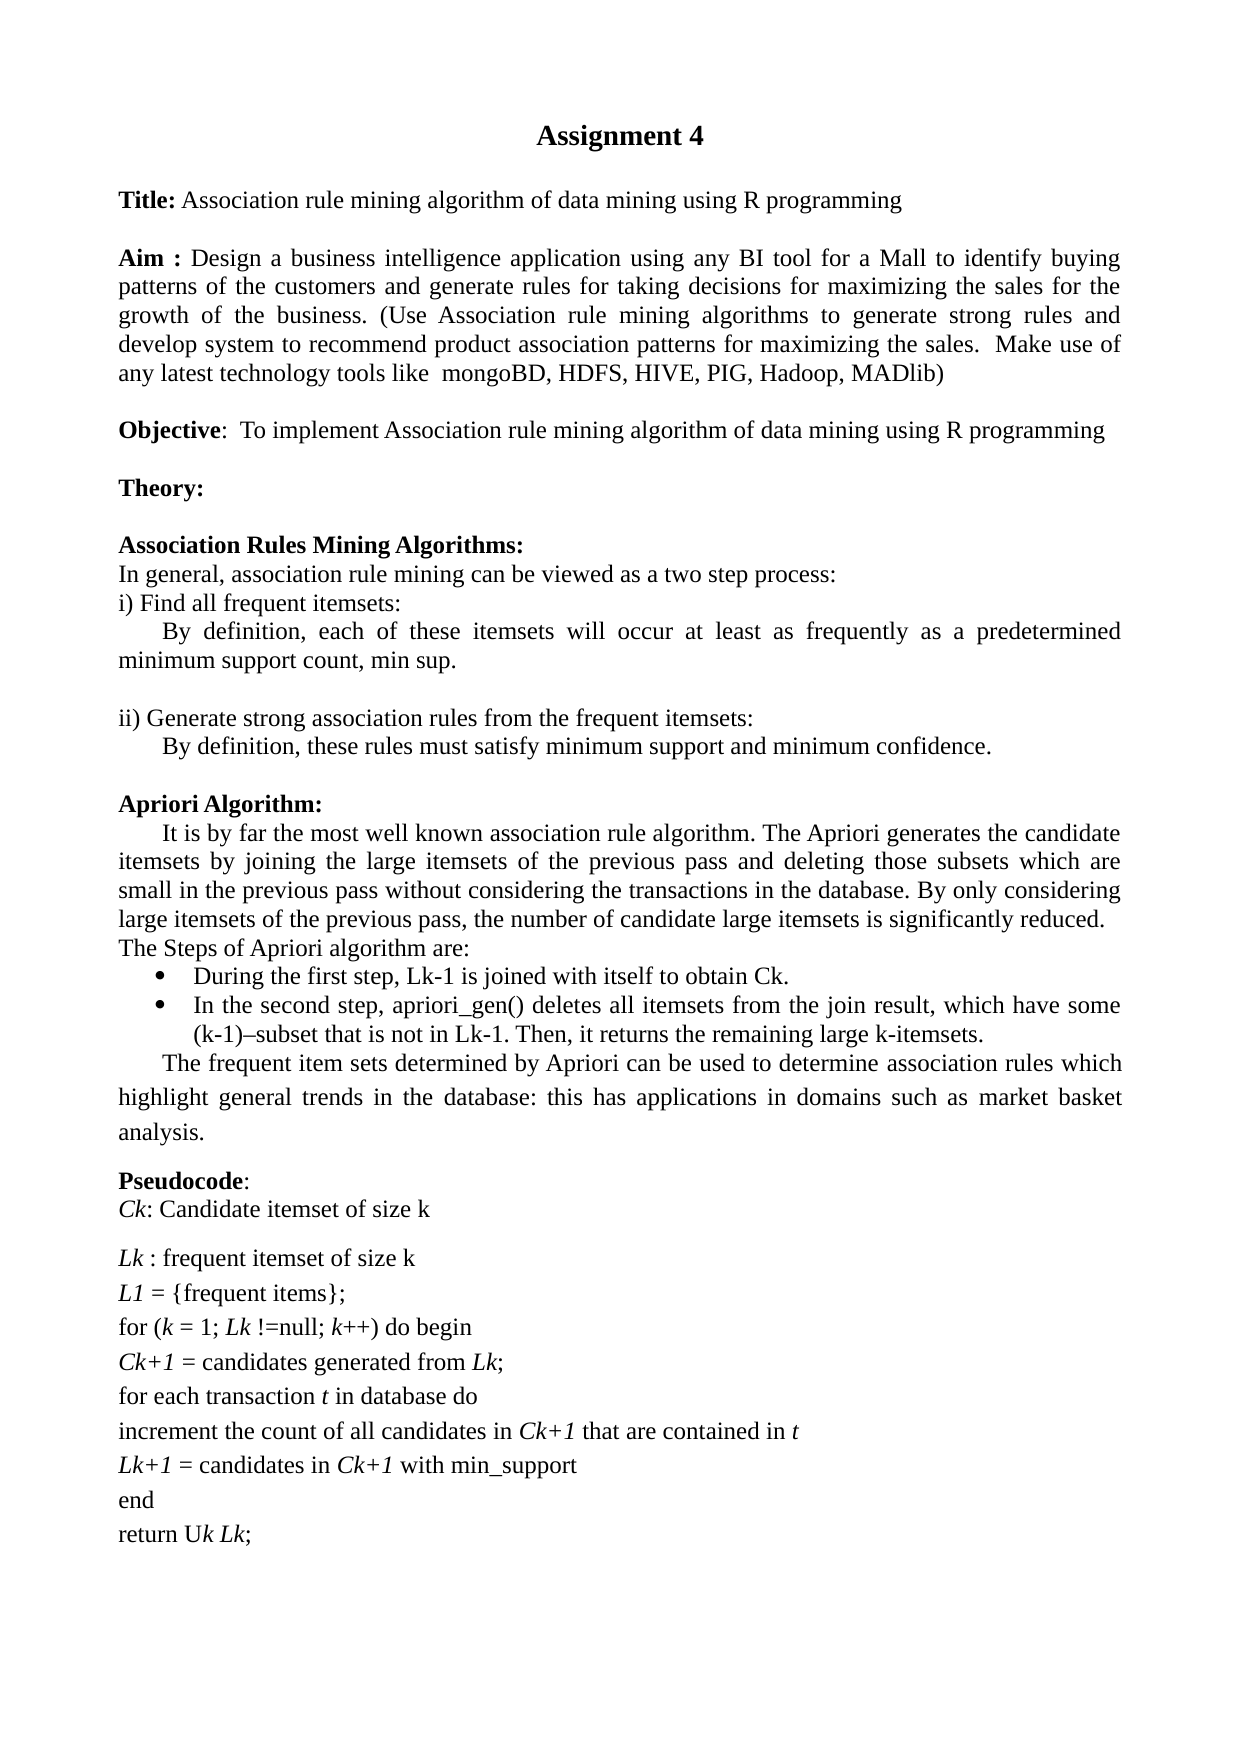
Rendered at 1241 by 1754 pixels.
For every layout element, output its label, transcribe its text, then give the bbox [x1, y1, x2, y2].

text Apriori Algorithm: [118, 789, 1122, 818]
text Assignment 4 [118, 118, 1122, 152]
text Lk : frequent itemset of size k [118, 1243, 1122, 1272]
text Ck+1 = candidates generated from Lk; [118, 1347, 1122, 1376]
text Pseudocode: [118, 1166, 1122, 1194]
text By definition, each of these itemsets will occur at least as frequently as a predetermined minimum support count, min sup. [118, 616, 1122, 674]
list In the second step, apriori_gen() deletes all itemsets from the join result, which have some (k-1)–subset that is not in Lk-1. Then, it returns the remaining large k-itemsets. [156, 990, 1122, 1048]
text The Steps of Apriori algorithm are: [118, 933, 1122, 961]
text Theory: [118, 473, 1122, 501]
text The frequent item sets determined by Apriori can be used to determine association rules which highlight general trends in the database: this has applications in domains such as market basket analysis. [118, 1048, 1122, 1145]
text Ck: Candidate itemset of size k [118, 1194, 1122, 1223]
text for (k = 1; Lk !=null; k++) do begin [118, 1312, 1122, 1341]
text for each transaction t in database do [118, 1381, 1122, 1410]
text Objective: To implement Association rule mining algorithm of data mining using R programming [118, 415, 1122, 444]
text Lk+1 = candidates in Ck+1 with min_support [118, 1450, 1122, 1479]
text L1 = {frequent items}; [118, 1278, 1122, 1307]
text It is by far the most well known association rule algorithm. The Apriori generates the candidate itemsets by joining the large itemsets of the previous pass and deleting those subsets which are small in the previous pass without considering the transactions in the database. By only considering large itemsets of the previous pass, the number of candidate large itemsets is significantly reduced. [118, 818, 1122, 933]
text increment the count of all candidates in Ck+1 that are contained in t [118, 1416, 1122, 1445]
text return Uk Lk; [118, 1519, 1122, 1548]
text Aim : Design a business intelligence application using any BI tool for a Mall to identify buying patterns of the customers and generate rules for taking decisions for maximizing the sales for the growth of the business. (Use Association rule mining algorithms to generate strong rules and develop system to recommend product association patterns for maximizing the sales. Make use of any latest technology tools like mongoBD, HDFS, HIVE, PIG, Hadoop, MADlib) [118, 243, 1122, 386]
text By definition, these rules must satisfy minimum support and minimum confidence. [118, 731, 1122, 760]
list During the first step, Lk-1 is joined with itself to obtain Ck. [156, 961, 1122, 990]
text ii) Generate strong association rules from the frequent itemsets: [118, 703, 1122, 731]
text end [118, 1485, 1122, 1514]
text In general, association rule mining can be viewed as a two step process: [118, 559, 1122, 588]
text Association Rules Mining Algorithms: [118, 530, 1122, 559]
text Title: Association rule mining algorithm of data mining using R programming [118, 185, 1122, 214]
text i) Find all frequent itemsets: [118, 588, 1122, 616]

• **DESCRIPTION OF THE TASK**
Rewrite all the rows with "R programming" replaced by "Python" and everything else left the same. Don't include the pictures in your answer.

• **THE RESULT**
Rendered at 1241 by 1754 pixels.
For every layout element, output its label, transcribe its text, then give the bbox [x1, y1, x2, y2].

text Apriori Algorithm: [118, 789, 1122, 818]
text Assignment 4 [118, 118, 1122, 152]
text Lk : frequent itemset of size k [118, 1243, 1122, 1272]
text Ck+1 = candidates generated from Lk; [118, 1347, 1122, 1376]
text Pseudocode: [118, 1166, 1122, 1194]
text By definition, each of these itemsets will occur at least as frequently as a predetermined minimum support count, min sup. [118, 616, 1122, 674]
list In the second step, apriori_gen() deletes all itemsets from the join result, which have some (k-1)–subset that is not in Lk-1. Then, it returns the remaining large k-itemsets. [156, 990, 1122, 1048]
text The Steps of Apriori algorithm are: [118, 933, 1122, 961]
text Theory: [118, 473, 1122, 501]
text The frequent item sets determined by Apriori can be used to determine association rules which highlight general trends in the database: this has applications in domains such as market basket analysis. [118, 1048, 1122, 1145]
text Ck: Candidate itemset of size k [118, 1194, 1122, 1223]
text for (k = 1; Lk !=null; k++) do begin [118, 1312, 1122, 1341]
text for each transaction t in database do [118, 1381, 1122, 1410]
text Objective: To implement Association rule mining algorithm of data mining using Python [118, 415, 1122, 444]
text Lk+1 = candidates in Ck+1 with min_support [118, 1450, 1122, 1479]
text L1 = {frequent items}; [118, 1278, 1122, 1307]
text It is by far the most well known association rule algorithm. The Apriori generates the candidate itemsets by joining the large itemsets of the previous pass and deleting those subsets which are small in the previous pass without considering the transactions in the database. By only considering large itemsets of the previous pass, the number of candidate large itemsets is significantly reduced. [118, 818, 1122, 933]
text increment the count of all candidates in Ck+1 that are contained in t [118, 1416, 1122, 1445]
text return Uk Lk; [118, 1519, 1122, 1548]
text Aim : Design a business intelligence application using any BI tool for a Mall to identify buying patterns of the customers and generate rules for taking decisions for maximizing the sales for the growth of the business. (Use Association rule mining algorithms to generate strong rules and develop system to recommend product association patterns for maximizing the sales. Make use of any latest technology tools like mongoBD, HDFS, HIVE, PIG, Hadoop, MADlib) [118, 243, 1122, 386]
text By definition, these rules must satisfy minimum support and minimum confidence. [118, 731, 1122, 760]
list During the first step, Lk-1 is joined with itself to obtain Ck. [156, 961, 1122, 990]
text ii) Generate strong association rules from the frequent itemsets: [118, 703, 1122, 731]
text end [118, 1485, 1122, 1514]
text In general, association rule mining can be viewed as a two step process: [118, 559, 1122, 588]
text Association Rules Mining Algorithms: [118, 530, 1122, 559]
text Title: Association rule mining algorithm of data mining using Python [118, 185, 1122, 214]
text i) Find all frequent itemsets: [118, 588, 1122, 616]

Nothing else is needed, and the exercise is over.